◆ **EXERCISE PASSAGE**:
╭──

In the modern history of college football, there never has been a turnaround so dramatic.

This achievement was not all Johnny Majors left behind, though, when he died Wednesday at age 85. He coached Tennessee from 1977 to 1992 and won three Southeastern Conference championships. He was elected to the College Football Hall of Fame in 1987.

He was described by former Panthers quarterback Matt Cavanaugh, during an interview with Pittsburgh radio station 93.7 The Fan, as a “master motivator. He had an enthusiasm, a sincere enthusiasm,” Cavanaugh told “The Cook and Joe Show.” “He could be a tough character, but when the curtain was down, he could pull you aside and make you feel pretty good.”

Majors was an All-American tailback at Tennessee who excelled in the single-wing offense and finished second in the 1956 Heisman Trophy voting to Notre Dame’s Paul Hornung. Majors’ Volunteers completed the regular season 10-0 but lost the Sugar Bowl to Baylor.

The 1976 Panthers avenged both of those defeats, in a sense. Dorsett became Pitt’s first Heisman winner with his magical 2,000-yard season. And the Panthers won the Sugar Bowl over Georgia to finish 12-0 and ranked No. 1 in the nation

Pitt Stadium was so much different that year, not even a decade after I’d watched the team be shut out by Army in a hopeless November 1968 defeat.

╰──

◆ **DATA SHOWN**:
╭──

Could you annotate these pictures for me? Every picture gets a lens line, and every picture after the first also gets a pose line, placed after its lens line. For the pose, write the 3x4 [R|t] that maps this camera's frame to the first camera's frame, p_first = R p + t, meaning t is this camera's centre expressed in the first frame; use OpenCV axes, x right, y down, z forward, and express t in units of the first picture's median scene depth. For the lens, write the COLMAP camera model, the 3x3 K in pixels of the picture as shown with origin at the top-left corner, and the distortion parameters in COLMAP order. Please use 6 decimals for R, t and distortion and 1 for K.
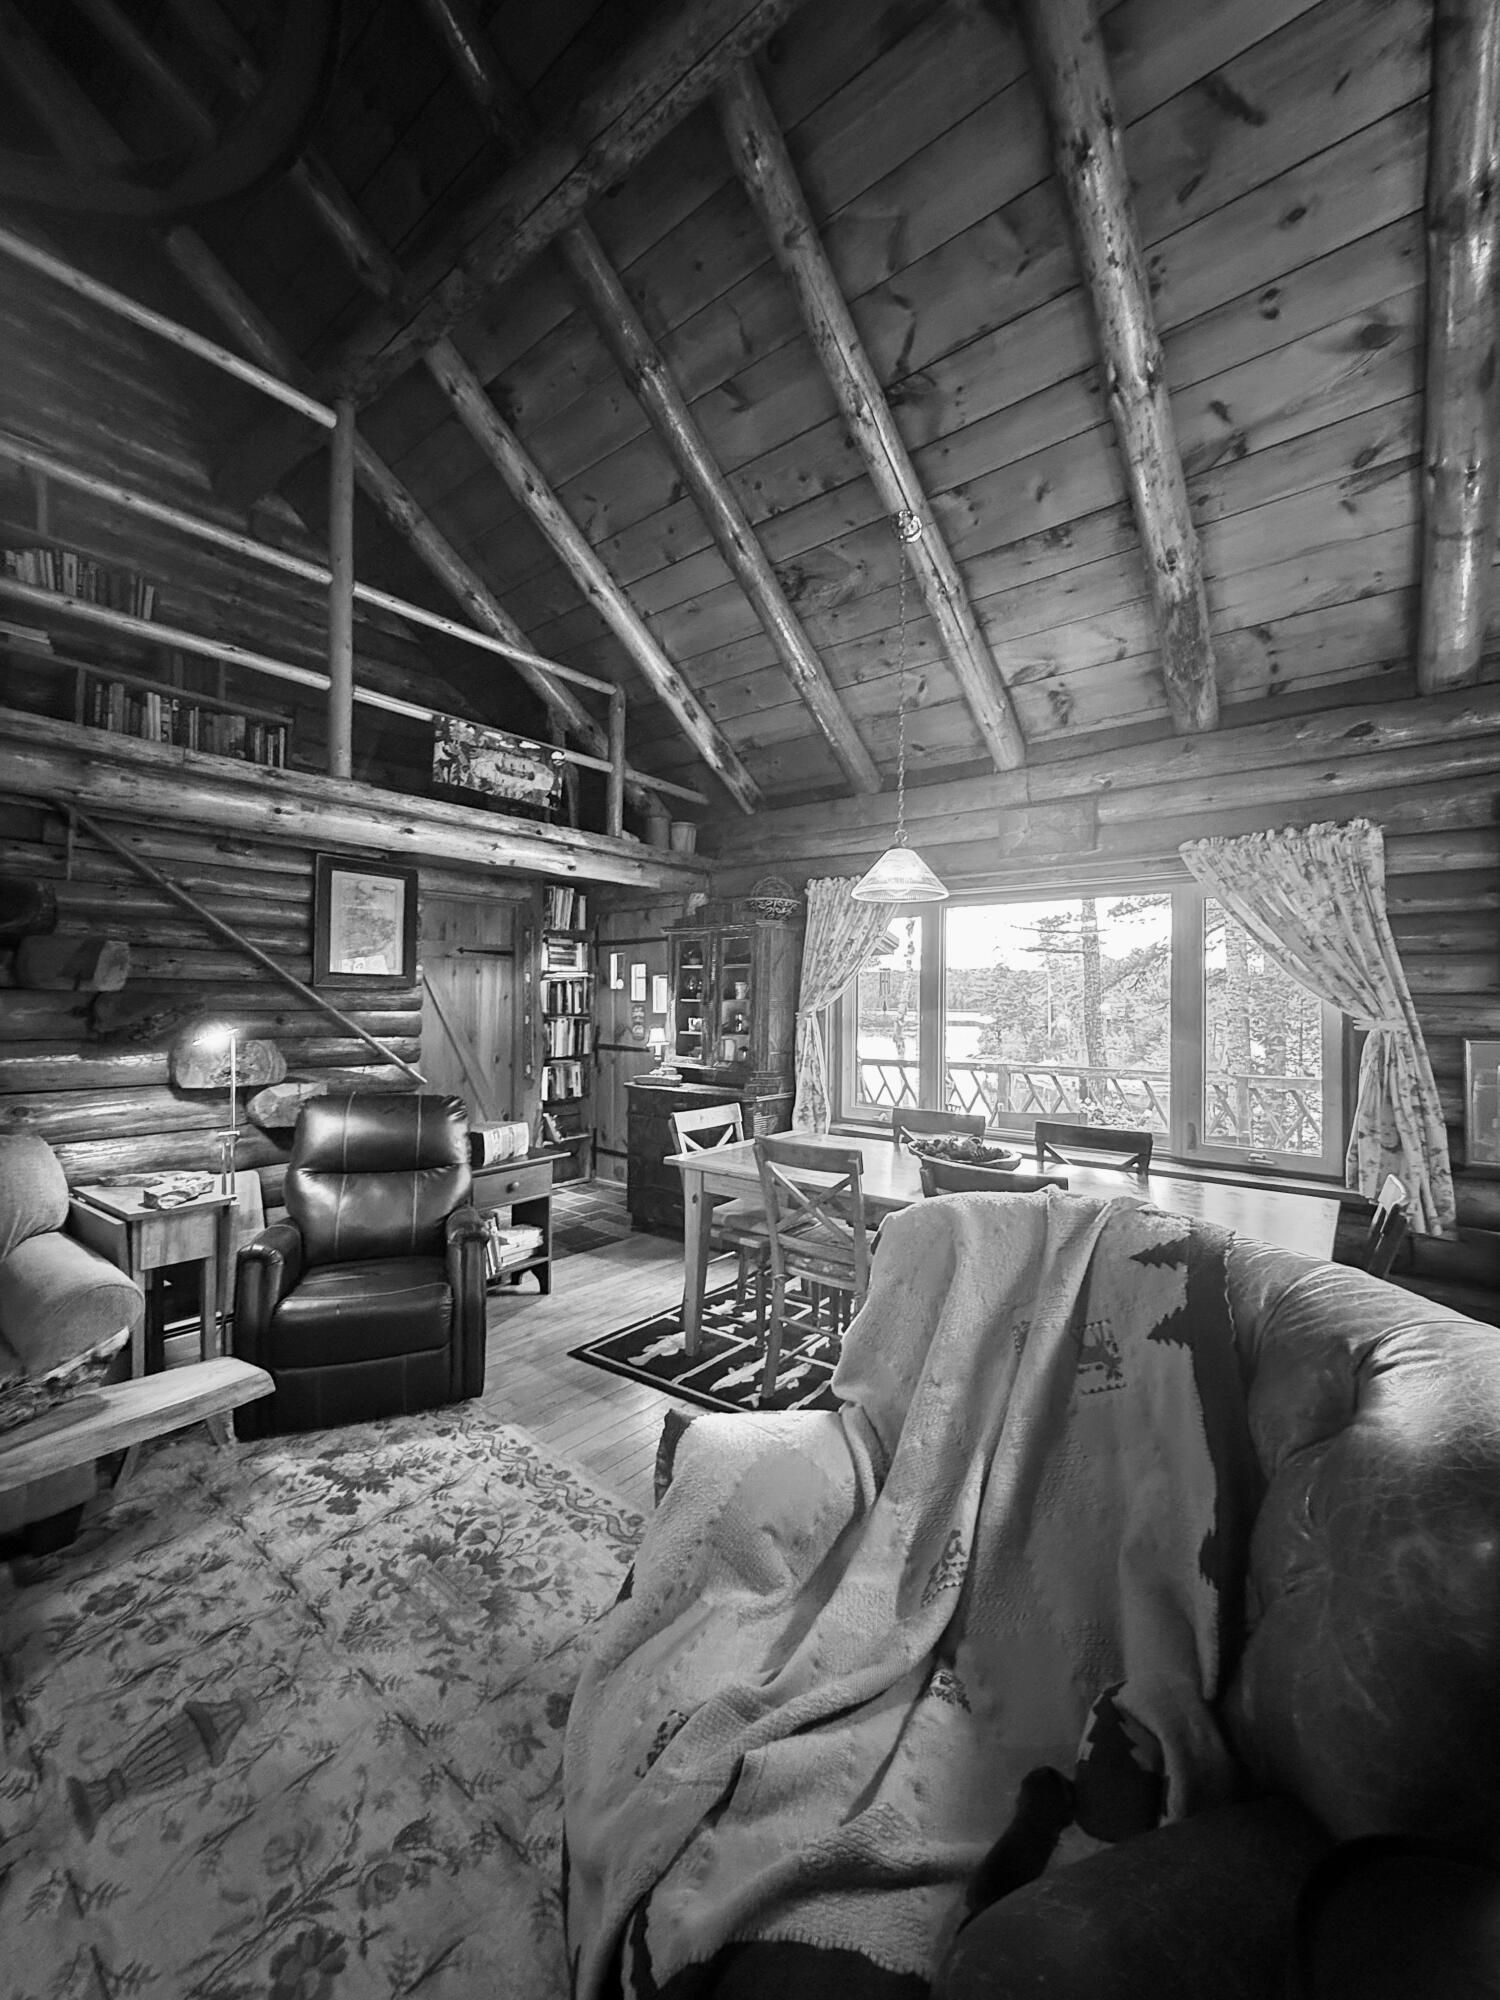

╰──

◆ **WORK INSTRUCTION 1**: Quote the Johnny Majors passage from "This achievement was" up to and including "Fame in 1987.".
◆ **WORK INSTRUCTION 2**: In the Johnny Majors passage, who finished ahead of Majors in the 1956 Heisman Trophy voting?

◆ **YOUR RESPONSE 1**:
This achievement was not all Johnny Majors left behind, though, when he died Wednesday at age 85. He coached Tennessee from 1977 to 1992 and won three Southeastern Conference championships. He was elected to the College Football Hall of Fame in 1987.

◆ **YOUR RESPONSE 2**: Notre Dame's Paul Hornung.